Allusion has already been made to the customs observed when a Russian peasant family is about to migrate into a new house. So strange are they, that they are well deserving of a fuller notice. After every thing movable has been taken away from the old house, the mother-in-law, or the oldest woman in the family, lights a fire for the last time in the stove. When the wood is well alight she rakes it together into the pechurka (a niche in the stove), and waits till midday. A clean jar and a white napkin have been previously provided, and in this jar, precisely at midday, she deposits the burning embers, covering them over with the napkin. She then throws open the house-door, and, turning to the "back corner," namely to the stove, says, "Welcome, dyedushka (grandfather) to our new home!" Then she carries the fire-containing jar to the courtyard of the new dwelling, at the opened gates of which
she finds the master and mistress of the house, who have come to offer bread and salt to the Domovoy.
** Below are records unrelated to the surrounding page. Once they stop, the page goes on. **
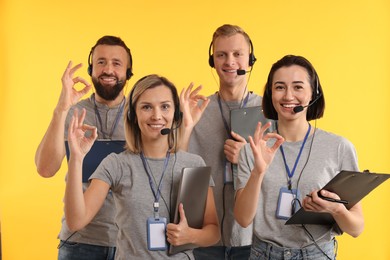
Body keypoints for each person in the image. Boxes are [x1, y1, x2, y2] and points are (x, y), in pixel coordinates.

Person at [64, 74, 220, 259]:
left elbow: (213, 232)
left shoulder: (193, 164)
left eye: (165, 106)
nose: (157, 115)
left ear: (175, 113)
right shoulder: (116, 164)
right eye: (146, 107)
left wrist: (191, 235)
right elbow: (76, 221)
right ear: (133, 115)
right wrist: (76, 157)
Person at [234, 54, 364, 259]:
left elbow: (356, 228)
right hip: (264, 253)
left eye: (298, 87)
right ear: (270, 94)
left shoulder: (339, 147)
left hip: (317, 253)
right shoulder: (254, 148)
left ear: (314, 93)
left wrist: (336, 210)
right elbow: (242, 219)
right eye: (279, 87)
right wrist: (258, 172)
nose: (288, 96)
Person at [35, 35, 133, 259]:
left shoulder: (143, 114)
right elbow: (45, 169)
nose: (108, 69)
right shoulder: (71, 111)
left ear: (128, 72)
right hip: (79, 242)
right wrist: (61, 108)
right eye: (101, 62)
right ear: (91, 68)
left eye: (116, 63)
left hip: (130, 243)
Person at [179, 24, 272, 259]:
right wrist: (185, 126)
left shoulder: (270, 112)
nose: (230, 62)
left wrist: (248, 157)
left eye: (237, 54)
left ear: (251, 60)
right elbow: (177, 167)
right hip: (203, 240)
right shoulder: (196, 110)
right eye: (221, 55)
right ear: (213, 61)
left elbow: (281, 175)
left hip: (256, 240)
The old woman strikes the door-posts, asking, "Are the visitors welcome?" on which the heads of the family reply, with a profound obeisance, "Welcome, dyedushka, to the new spot!" After that invitation she enters the cottage, its master preceding her with the bread and salt, places the jar on the stove, takes off the napkin and shakes it towards each of the four corners, and empties the burning embers into the pechurka. The jar is then broken, and its fragments are buried at night under the "front corner." When distance renders it impossible to transfer fire from. the old to the new habitation, as, for instance, when the Smolensk peasants migrate to other Governments, a fire-shovel and other implements appertaining to the domestic hearth are taken instead. In the Government of Perm such "flittings" take place by night. The house-mistress covers a table with a cloth and places bread and salt on it. A candle is then lighted before the holy icons, all pray to God, and afterwards the master of the house takes down the icons, and covers them over with the front of his dress. Then he opens the door which leads into what may be called the cellar, bows down, and says, "Neighbourling, brotherling! let us go to the new home. As we have lived in the old home well and happily, so let us live also in the new one. Be kind to my cattle and family!" After this they all set off for the new house, led by the father, who carries a cock and a hen. When they arrive at the cottage
they turn the fowls loose in it, and wait till the cock crows. Then the master enters, places the icons on their stand, opens the cellar-flaps, and says, "Enter, neighbourling, brotherling!" Family prayer follows, and then the mistress lays the cloth, lights the fire, and looks after her cooking arrangements. If the cock refuses to crow it is a sign of impending misfortune. These customs are all of great antiquity. The part allotted in them to the icons dates, of course, from the time in which Christianity became the religion of the country, but a similar part may formerly have been played by images of domestic gods or deified ancestors. The whole ceremony is one of the most striking relies of that heathendom which once prevailed over the entire face of the land, and which still crops up in many of its remoter districts, sometimes half concealed by a Christian garb, sometimes exposing itself in downright pagan nakedness 5.